** Opening Study material block **
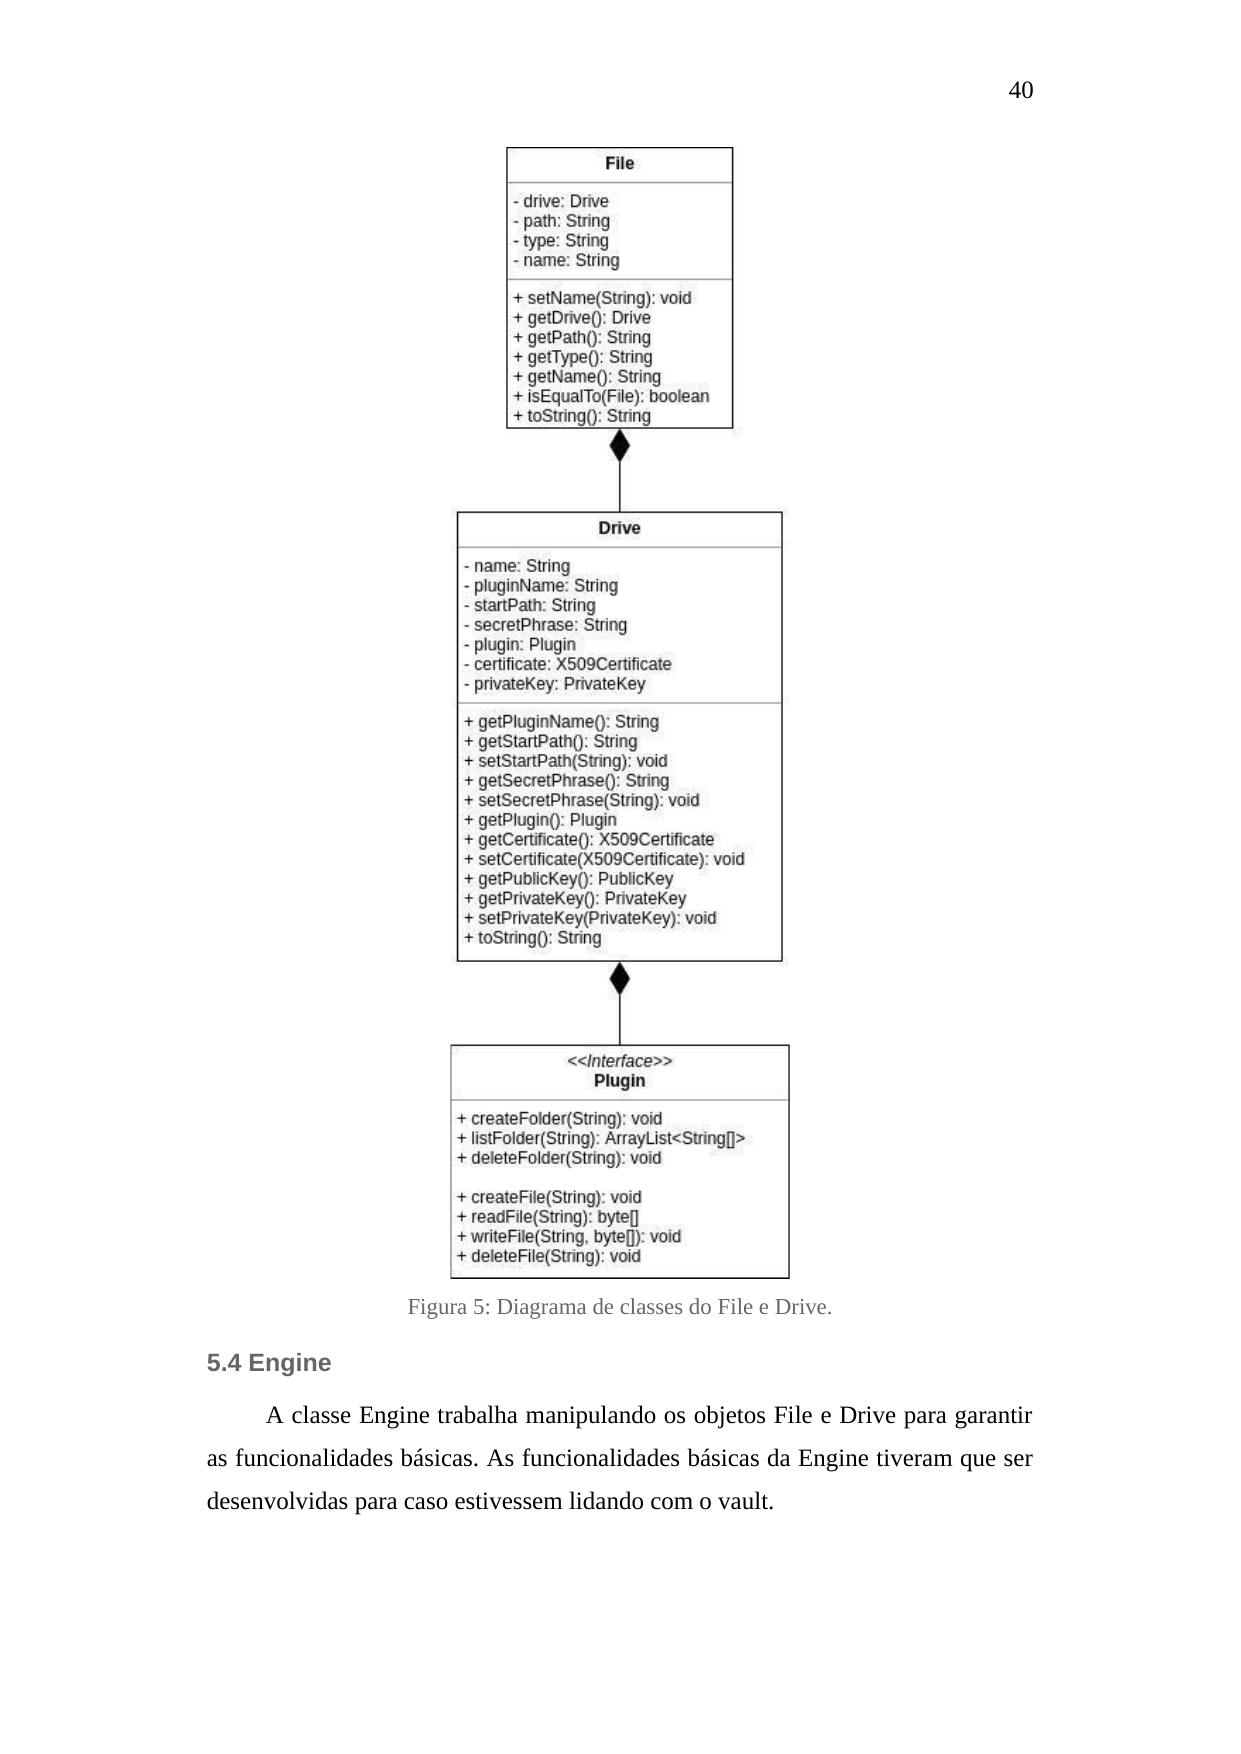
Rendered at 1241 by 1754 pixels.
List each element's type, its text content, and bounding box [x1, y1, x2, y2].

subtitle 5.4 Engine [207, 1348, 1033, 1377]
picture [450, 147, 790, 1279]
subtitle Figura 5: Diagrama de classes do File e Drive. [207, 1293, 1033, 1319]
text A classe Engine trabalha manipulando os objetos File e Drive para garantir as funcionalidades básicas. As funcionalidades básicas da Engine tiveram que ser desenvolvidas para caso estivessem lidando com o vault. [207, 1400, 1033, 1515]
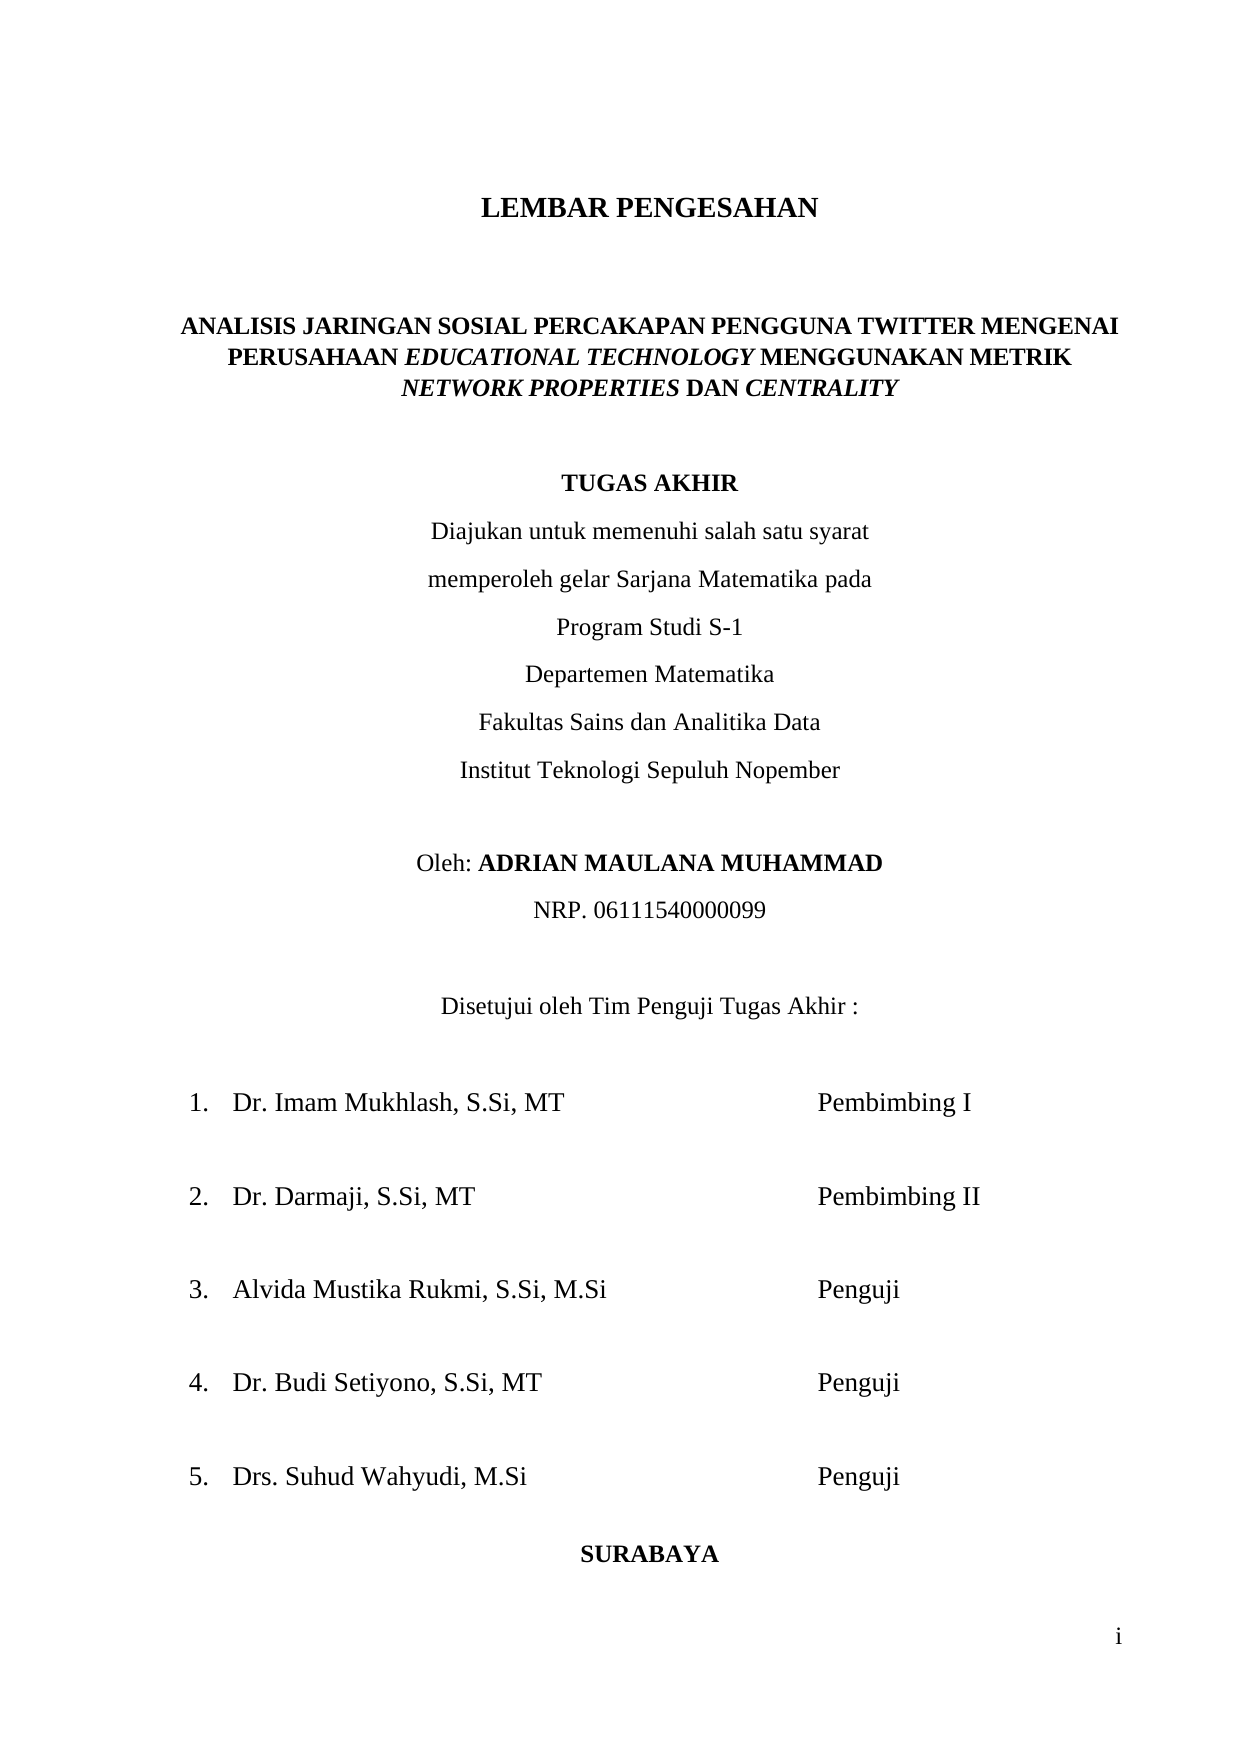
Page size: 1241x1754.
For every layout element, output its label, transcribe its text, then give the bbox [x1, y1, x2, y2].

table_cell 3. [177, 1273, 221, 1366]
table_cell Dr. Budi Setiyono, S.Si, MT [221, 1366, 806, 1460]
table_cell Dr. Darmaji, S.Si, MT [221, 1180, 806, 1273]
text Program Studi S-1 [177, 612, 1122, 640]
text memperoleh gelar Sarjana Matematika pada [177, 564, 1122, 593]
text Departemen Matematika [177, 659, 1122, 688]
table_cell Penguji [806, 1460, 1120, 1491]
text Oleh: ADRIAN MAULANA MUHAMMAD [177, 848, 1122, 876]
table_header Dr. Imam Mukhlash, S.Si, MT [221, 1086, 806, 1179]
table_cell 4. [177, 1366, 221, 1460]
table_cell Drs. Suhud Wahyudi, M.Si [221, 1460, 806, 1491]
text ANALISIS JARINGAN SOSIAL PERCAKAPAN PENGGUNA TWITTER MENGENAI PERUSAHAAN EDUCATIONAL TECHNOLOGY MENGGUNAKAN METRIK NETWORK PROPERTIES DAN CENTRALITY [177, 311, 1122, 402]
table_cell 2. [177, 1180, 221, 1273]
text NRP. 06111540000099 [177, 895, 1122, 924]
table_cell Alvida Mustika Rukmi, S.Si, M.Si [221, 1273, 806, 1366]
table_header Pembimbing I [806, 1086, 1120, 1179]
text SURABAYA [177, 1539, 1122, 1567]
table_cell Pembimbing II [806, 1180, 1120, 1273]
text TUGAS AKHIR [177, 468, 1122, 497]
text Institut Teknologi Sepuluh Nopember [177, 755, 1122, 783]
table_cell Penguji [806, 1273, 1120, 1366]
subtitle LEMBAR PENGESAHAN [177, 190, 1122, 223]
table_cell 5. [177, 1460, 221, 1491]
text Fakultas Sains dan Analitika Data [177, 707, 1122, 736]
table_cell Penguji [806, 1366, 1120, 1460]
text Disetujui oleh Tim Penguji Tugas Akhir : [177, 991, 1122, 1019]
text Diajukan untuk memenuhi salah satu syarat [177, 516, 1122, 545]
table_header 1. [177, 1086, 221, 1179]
** Closing Study material block **
Problem to solve: Only exact duplicates of the lines from the one containing "List each element's" through the final line of the entries, both included, are needed, with pictures left out.

Response:
List each element's type, its text content, and bounding box [x1, y1, x2, y2].

subtitle 5.4 Engine [207, 1348, 1033, 1377]
picture [450, 147, 790, 1279]
subtitle Figura 5: Diagrama de classes do File e Drive. [207, 1293, 1033, 1319]
text A classe Engine trabalha manipulando os objetos File e Drive para garantir as funcionalidades básicas. As funcionalidades básicas da Engine tiveram que ser desenvolvidas para caso estivessem lidando com o vault. [207, 1400, 1033, 1515]
Page size: 1241x1754.
For every layout element, output its label, transcribe its text, then give the bbox [x1, y1, x2, y2].

table_cell 3. [177, 1273, 221, 1366]
table_cell Dr. Budi Setiyono, S.Si, MT [221, 1366, 806, 1460]
table_cell Dr. Darmaji, S.Si, MT [221, 1180, 806, 1273]
text Program Studi S-1 [177, 612, 1122, 640]
text memperoleh gelar Sarjana Matematika pada [177, 564, 1122, 593]
text Departemen Matematika [177, 659, 1122, 688]
table_cell Penguji [806, 1460, 1120, 1491]
text Oleh: ADRIAN MAULANA MUHAMMAD [177, 848, 1122, 876]
table_header Dr. Imam Mukhlash, S.Si, MT [221, 1086, 806, 1179]
table_cell 4. [177, 1366, 221, 1460]
table_cell Drs. Suhud Wahyudi, M.Si [221, 1460, 806, 1491]
text ANALISIS JARINGAN SOSIAL PERCAKAPAN PENGGUNA TWITTER MENGENAI PERUSAHAAN EDUCATIONAL TECHNOLOGY MENGGUNAKAN METRIK NETWORK PROPERTIES DAN CENTRALITY [177, 311, 1122, 402]
table_cell 2. [177, 1180, 221, 1273]
text NRP. 06111540000099 [177, 895, 1122, 924]
table_cell Alvida Mustika Rukmi, S.Si, M.Si [221, 1273, 806, 1366]
table_header Pembimbing I [806, 1086, 1120, 1179]
text SURABAYA [177, 1539, 1122, 1567]
table_cell Pembimbing II [806, 1180, 1120, 1273]
text TUGAS AKHIR [177, 468, 1122, 497]
text Institut Teknologi Sepuluh Nopember [177, 755, 1122, 783]
table_cell Penguji [806, 1273, 1120, 1366]
subtitle LEMBAR PENGESAHAN [177, 190, 1122, 223]
table_cell 5. [177, 1460, 221, 1491]
text Fakultas Sains dan Analitika Data [177, 707, 1122, 736]
table_cell Penguji [806, 1366, 1120, 1460]
text Disetujui oleh Tim Penguji Tugas Akhir : [177, 991, 1122, 1019]
text Diajukan untuk memenuhi salah satu syarat [177, 516, 1122, 545]
table_header 1. [177, 1086, 221, 1179]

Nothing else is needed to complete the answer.